Thursday 20 August 2015

Semantic Web for the Working Ontologist: Chapter 15

This week: "Expert modeling in OWL". In this – the penultimate chapter – Allemang and Hendler give provide a brief outline of four subsets of OWL 2, each of which is tailored to particular modeling requirements. They also describe, tantalisingly, how the OWL 2 standard "is rich in modeling constructs that go beyond the scope of this book".

OWL 2 is backward compatible with 1, which means that all the modeling techniques taught in this book remain valid, and that the additional constructs are additions to/refinements of, rather than replacements for OWL 1 constructs and practices.

Each of the four OWL 2 subsets uses the "same set of modeling constructs": ie: the same properties and classes, the same syntax. They differ in that each is tailored to serve a different purpose

OWL 2DL – D is for decidability
For projects where decidability is key. A system "is decidable if there exists an effective method such that for every formula in the system the method is capable of deciding whether the formula is valid (is a theorem) in the system or not." In other words, it's designed for applications where precise and discrete definitions of things/entities are crucial.

OWL DL is designed to enable modelers to create algorithms that can "determine which classes [in a given model] are equivalent to other classes, which classes are subclasses of other classes, and which individuals of are members of which classes."
OWL 2 EL – E is for executable
For projects that are mostly about federating data from a variety of sources in order to provide an "integrated picture of some sort of domain". In this type of modeling – used, for instance, by search engines that need to provide good rather than perfect answers (partly because they need to take into account the fact that humans ask good rather than perfect questions) – "the model describes how information can be transformed into a uniform structure".

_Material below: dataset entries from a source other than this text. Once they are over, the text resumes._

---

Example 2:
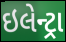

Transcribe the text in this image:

ઇલેન્ટ્રા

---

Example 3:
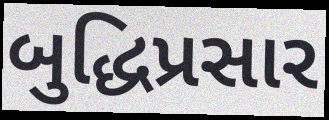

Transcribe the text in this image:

બુદ્ધિપ્રસાર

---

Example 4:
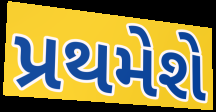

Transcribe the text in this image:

પ્રથમેશે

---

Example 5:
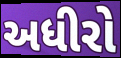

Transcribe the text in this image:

અધીરોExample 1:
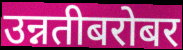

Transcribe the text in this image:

उन्नतीबरोबर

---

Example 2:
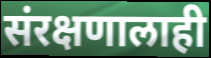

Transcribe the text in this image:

संरक्षणालाही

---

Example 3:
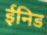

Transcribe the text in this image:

ईनिड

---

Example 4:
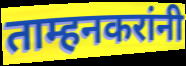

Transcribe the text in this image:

ताम्हनकरांनी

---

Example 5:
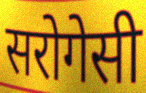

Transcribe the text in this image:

सरोगेसीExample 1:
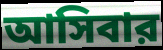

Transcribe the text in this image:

আসিবার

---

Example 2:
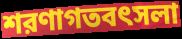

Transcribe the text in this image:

শরণাগতবৎসলা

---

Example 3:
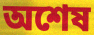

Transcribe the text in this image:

অশেষ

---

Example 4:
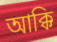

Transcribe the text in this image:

আক্কি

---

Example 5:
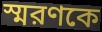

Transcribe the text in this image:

স্মরণকে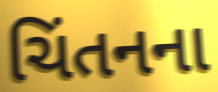
ચિંતનનાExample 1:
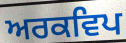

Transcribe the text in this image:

ਅਰਕਵਿਪ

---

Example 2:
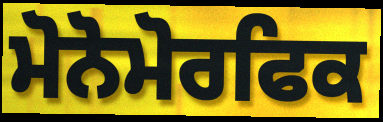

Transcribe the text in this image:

ਮੋਨੋਮੋਰਫਿਕ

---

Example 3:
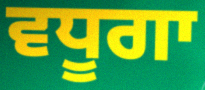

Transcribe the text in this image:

ਵਧੂਗਾ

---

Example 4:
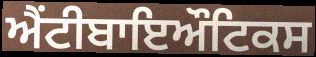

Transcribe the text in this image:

ਐਂਟੀਬਾਇਔਟਿਕਸ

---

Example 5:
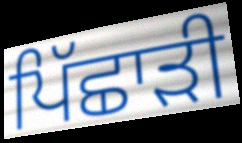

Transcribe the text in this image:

ਪਿੱਛਾੜੀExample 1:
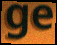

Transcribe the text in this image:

ge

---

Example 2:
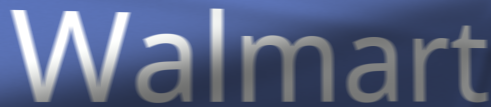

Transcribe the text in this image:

Walmart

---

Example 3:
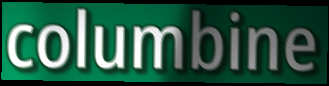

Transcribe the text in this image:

columbine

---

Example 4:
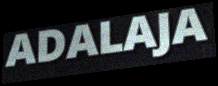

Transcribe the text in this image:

ADALAJA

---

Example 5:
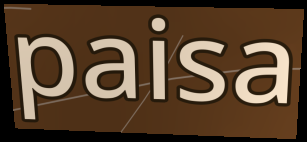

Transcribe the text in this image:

paisa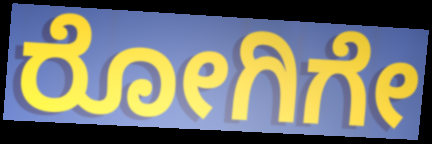
ರೋಗಿಗೇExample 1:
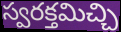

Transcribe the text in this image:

స్వరక్తమిచ్చి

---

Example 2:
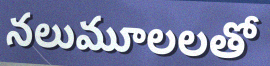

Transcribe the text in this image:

నలుమూలలతో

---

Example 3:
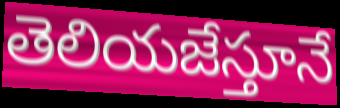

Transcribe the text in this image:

తెలియజేస్తూనే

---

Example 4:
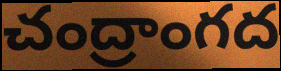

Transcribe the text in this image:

చంద్రాంగద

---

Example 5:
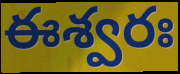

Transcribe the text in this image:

ఈశ్వరఃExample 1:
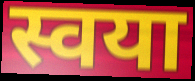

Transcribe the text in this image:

स्वया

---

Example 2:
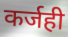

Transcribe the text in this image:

कर्जही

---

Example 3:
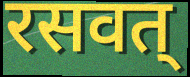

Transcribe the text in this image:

रसवत्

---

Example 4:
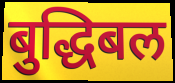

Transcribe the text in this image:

बुद्धिबल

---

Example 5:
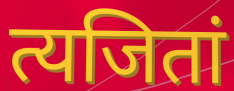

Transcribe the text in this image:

त्यजितांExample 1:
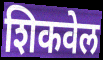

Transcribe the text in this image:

शिकवेल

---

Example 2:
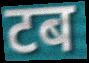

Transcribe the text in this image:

टब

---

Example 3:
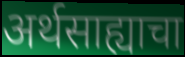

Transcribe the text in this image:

अर्थसाह्याचा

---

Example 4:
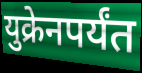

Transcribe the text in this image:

युक्रेनपर्यंत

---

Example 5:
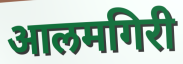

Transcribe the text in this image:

आलमगिरी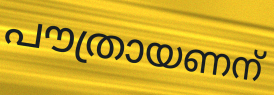
പൗത്രായണന്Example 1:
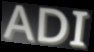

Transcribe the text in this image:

So OWL 2 EL is designed to "improve computational complexity".

OWL 2 QL – Q is for Query
This subset of OWL 2 is designed for working with/leveraging relational databases, that require "fast responses to queries" applied to huge, specified data sets.

"Queries against an OWL 2 QL ontology and corresponding data can be rewritten faithfully into SQL".

OWL 2 RL – R is for Rules
This subset of OWL 2 is restricted to enable compatibility with rules-based processing. This is particularly useful for multipart  properties – where properties relate to each other in ways other than the hierarchichal. For instance, the concept of "aunt". I can only be an aunt if I am the sister of someone who is a parent. "Aunt" is thus a multipart property because it is made up of more than one property: parent and sister in that – diasy-chained – order.


Interestingly, multipart predicates were left out of OWL 1 "because they were thought to cause undecidability". But more recent work has demonstrated that "under certain conditions" this need not be the case.

From multipart predicates (which the authors illustrate with an example model of "'A child should have the same species as its parent"')
":Elsie :hasParent :Lulu
:Lulu :hasSpecies :Cow"
So "we can infer that
 :Elsie :hasSpecies :Cow"
Elsie and Lulu. Or two other cows.
 Incidentally, the authors also briefly discuss metamodeling ("using a model to describe another model), recommending the use of the Class-Individual Mirror pattern for this.